The advertising blitz started even before Tiger Opening Day. Republican candidate for governor Dick DeVos has been spending tens of millions of dollars to wage one of the cheekiest stealth campaigns in American political history. In those ads, DeVos has been holding himself out as a businessman who can turn Michigan's economy around. He's even attempted to portray himself as someone who's above politics--never mind that he and his wife, Betsy, were the biggest individual contributors to the Bush-Cheney campaign in 2000. His TV ads don't even mention that he's a Republican, and his party affiliation is nowhere to be seen on the front page of the "DeVos for Governor" website.
Then there's the real Dick DeVos, the Son of Amway, the George W. Bush of the Great Lakes. The Michigan Democratic Party would like state voters to know him better. Its 21-page pdf document, "The Michigan Pyramid Scheme: Dick DeVos' Real Plan for Michigan," succinctly and effectively explains why DeVos is a dangerous and extremist candidate.
Behold! Some fun facts about Dick DeVos:
In 2001, Karl Rove asked him whether he would be interested in becoming U.S. ambassador to the Netherlands.

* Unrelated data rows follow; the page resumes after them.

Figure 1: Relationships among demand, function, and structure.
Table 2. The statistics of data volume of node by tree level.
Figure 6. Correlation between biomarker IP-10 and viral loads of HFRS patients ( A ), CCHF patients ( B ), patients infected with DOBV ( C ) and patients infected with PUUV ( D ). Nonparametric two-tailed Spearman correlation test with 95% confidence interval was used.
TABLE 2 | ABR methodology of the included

Amway, the DeVos family business, now considers itself an Asian company, with 70 percent of its sales coming from that region.

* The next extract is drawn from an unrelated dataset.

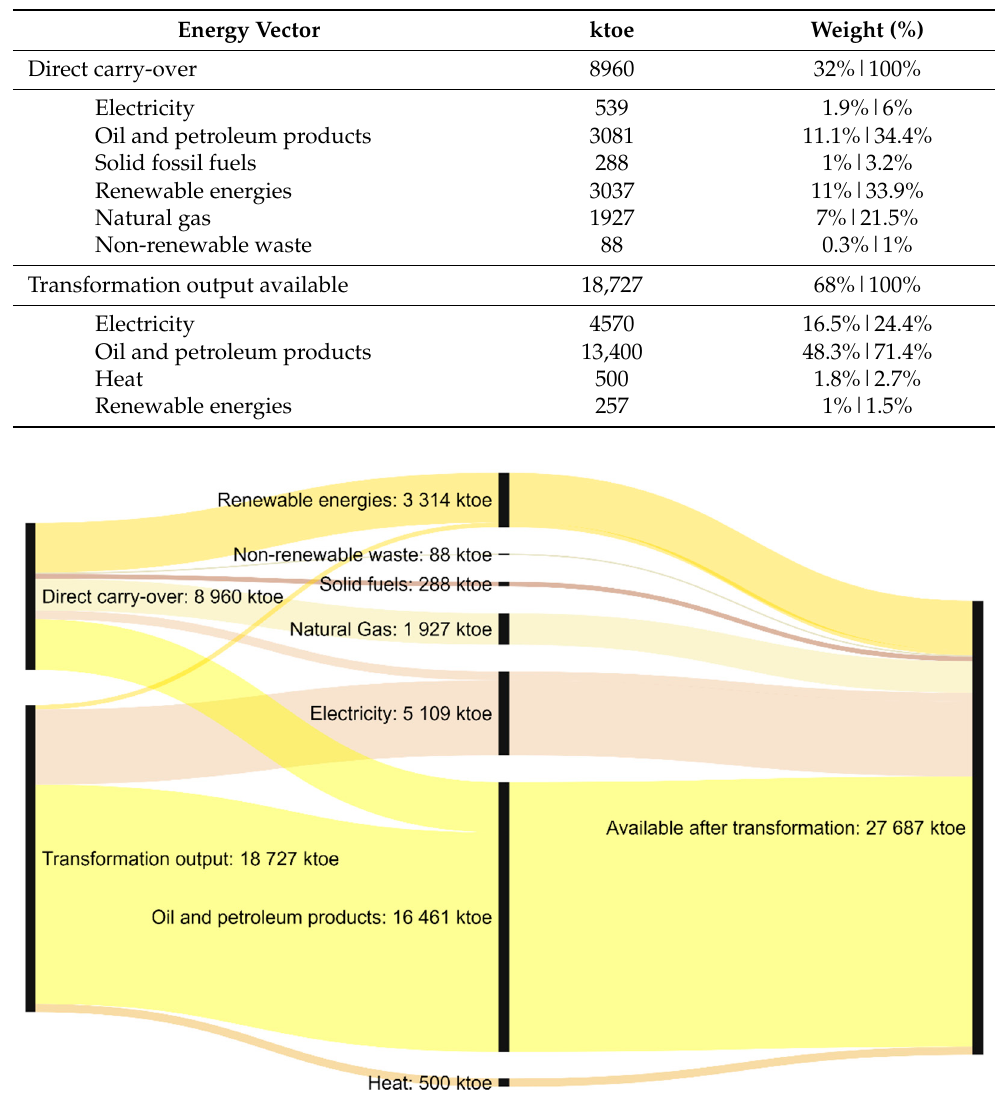
Figure 16. Portuguese energy balance flow for energy available after transformation–2019 data (adopted from Eurostat data).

Dick's wife, Betsy, who was the head of the Michigan Republican Party, blamed the state's economic problems on "high wages" and said that Michigan would be better off if it were a "right-to-work" state.
Between 1999 and 2004, the Dick and Betsy DeVos Foundation donated $275,000 to Focus on the Family. DeVos money also went to the Federalist Society, the Heritage Foundation, and the National Center for Policy Analysis.
The DeVos campaign signed up Alex Castellanos as a campaign advisor. Castellanos is best known for his race-baiting "Hands" ad, created for Jesse Helms's re-election campaign in 1990.
DeVos, who has financial interests in oil companies, opposes rolling back oil company tax breaks or capping excessive oil company profits.
The DeVoses are one of 18 families who are lobbing to repeal the federal estate tax. If they're successful, they stand to save more than one billion dollars.
Dick and Betsy DeVos have poured $7 million into three organizations that support school vouchers. Even though Michigan voters defeated a voucher proposal by a better than 2-1 margin in the 2000 general election, DeVos told the Heritage Foundation that he didn't consider the matter closed.
DeVos quit the Michigan State Board of Education two years into his eight-year term after missing what the Detroit News called "a slew of meetings." He also missed 13 of 24 meetings as an appointed member of the Grand Valley State University Board of Control.
DeVos believes that Michiganders should rely on employer-provided health coverage, even though the state's employers have been scaling back and even eliminating that benefit.
Newt Gingrich (remember him?) inserted a $300 million tax loophole in the 1997 federal budget that primarily benefitted Amway and its Asian investment. The previous year, Amway donated $2.9 million to the Republican Party.
DeVos contributed to the legal defense fund of Tom DeLay (remember him?), exchanged thousands of dollars with DeLay-affiliated PACs, and hosted a Potomac River cruise whose guests included none other than Jack Abramoff (remember him?).